There would be no business cycle without
government artificially expanding credit. Although it may be true that distorted signals
were created through government involvement, the critics say, to pin everything on
government intervention implies a type of perfect markets theory where there are never any bubbles or systemically inaccurate expectations. But what about the hundreds of
bubbles across countries and throughout history (Kindleberger and Aliber 2011)? Surely government intervention did not cause all of them. And if some bubbles occur
without government intervention, why not all of them? These critics claim that business
cycles are driven by market excesses, not by government intervention (Keynes 2006
[1936], Krugman 2000; Shiller 2006; Minsky and Kaufman 2008; Akerlof and Shiller
2010; Kindleberger and Aliber 2011).
Incorporating endogenous expectations into ABCT [Austrian Business Cycle Theory] answers these critics. By recognizing why people engage in speculation, make seemingly foolish, unrealizable plans,
and how markets usually restrain this behavior, Austrian theorists can better explain
exactly how government policies contribute to naturally occurring asset bubbles. Understanding how people form expectations highlights how governments often replace
limited self-correcting asset bubbles with large bubbles by distorting entrepreneurs’ and
consumers’ expectations. We need to understand how people interpret relative price
changes, particularly with respect to their expectations of future prices. Unfortunately
the mechanisms for how and why expectations change are largely ignored.

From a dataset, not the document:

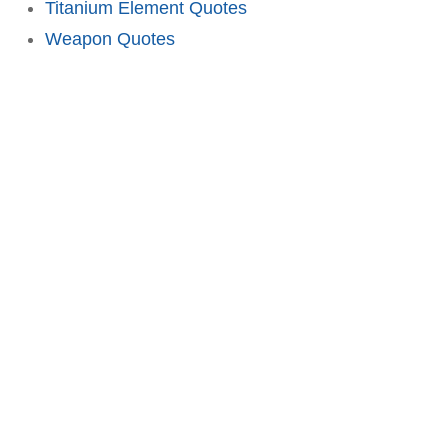
Titanium Element Quotes
Weapon Quotes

This paper sketches a theory, in the tradition of Menger, Mises, and Hayek, that
expectations are endogenous to market processes and institutions. Endogenous expectations present a compelling alternative to exogenous theories of expectations, particularly rational expectations. It also forms the basis for an Austrian response to the
“irrational exuberance” and “animal spirits” theories advanced by Shiller (2006) and
Akerlof and Shiller (2010). Although many Austrians understand the importance of
expectations (Mises 2009 [1912], 1949; Lachmann 1943; Wagner 1999; Garrison
2001; Carilli and Dempster 2001; Evans and Baxendale 2008), an analytical theory
of expectations remains largely absent from their theorizing. Surveying recent Austrian
treatments of the 2008 financial crisis reveals little interest or awareness of the role
played by individuals’ interpretive frameworks or expectations.
—Paul D. Mueller, “An Austrian View of Expectations and Business Cycles,” Review of Austrian Economics 27, no. 2 (June 2014): 200.